Sometimes a few simple changes are all it takes. Other times, you need someone to look at the whole picture. If you are still uncomfortable after trying the above, or you want to get your setup right before spending money on equipment, reach out. That is exactly what I do.
FAQs
Q: Why does my neck hurt when I work from home?
A: The most common cause is a laptop screen that sits too low. When the laptop screen is flat on a desk, your head drops forward to look at it, which significantly increases the load on the muscles and structures of your neck and upper back. Getting your screen to eye level, so your eyes land on the upper third of the screen, is usually the first thing to fix.
Q: Is it bad to work from a laptop without a stand?
A: For very short sessions, no. For a full workday, yes. A laptop sitting flat on the desk puts the screen too low for most people, which causes sustained forward head flexion and neck and upper back strain. A laptop stand costing $20 to $40 paired with a separate keyboard and mouse solves the problem.
Q: How do I support my lower back when working from home without buying a new chair?
A: Roll up a towel and place it in the curve of your lower back. It provides lumbar support without any equipment cost and works on most chairs.
Q: Is working from the couch bad for your back?
A: For short periods, no. As a full-day workspace, yes.

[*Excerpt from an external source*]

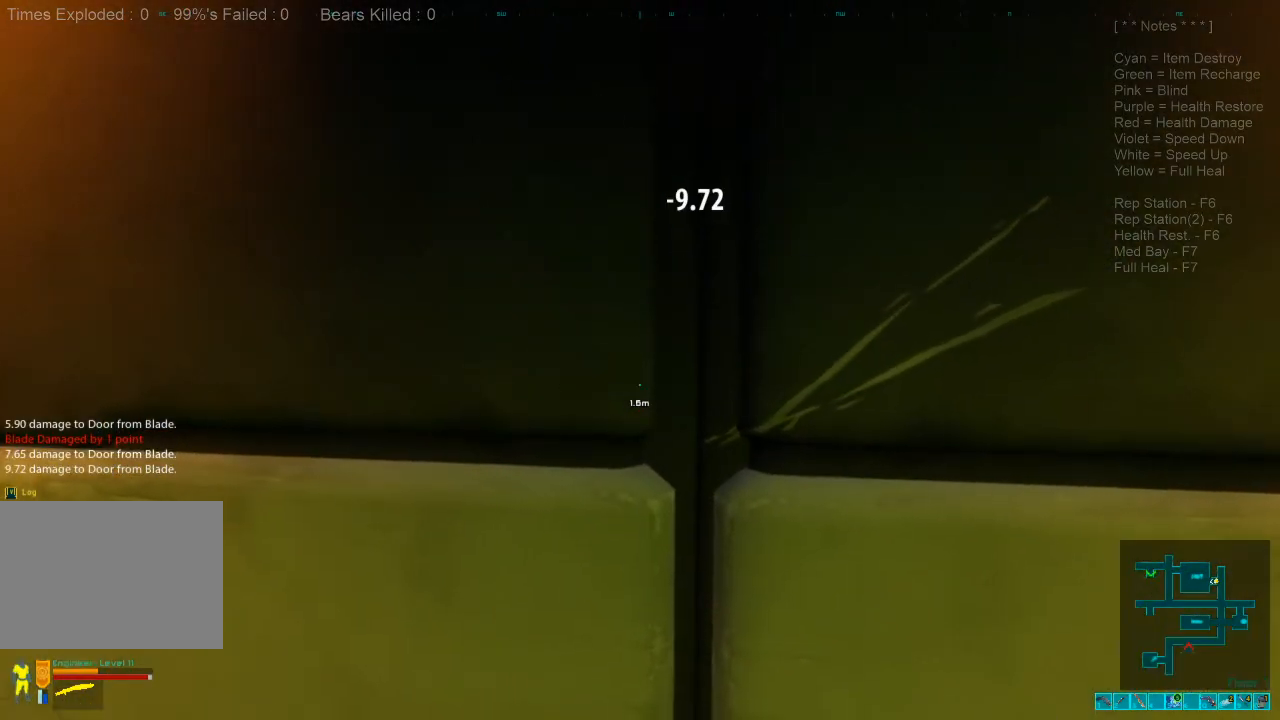
{"keys": [], "mouse": [], "events": [[200, "mouse_left", "down"], [334, "mouse_left", "up"]]}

A soft unsupported surface tilts the pelvis backward, the lumbar spine loses its natural curve, and the upper back and neck round forward to compensate, increasing pressure on the spinal discs.
Q: How often should you take breaks when working from home?
A: Every 45 to 60 minutes at minimum. Even a correct posture held without movement for hours is hard on the body. Getting up, walking around briefly, and looking at something in the distance all help.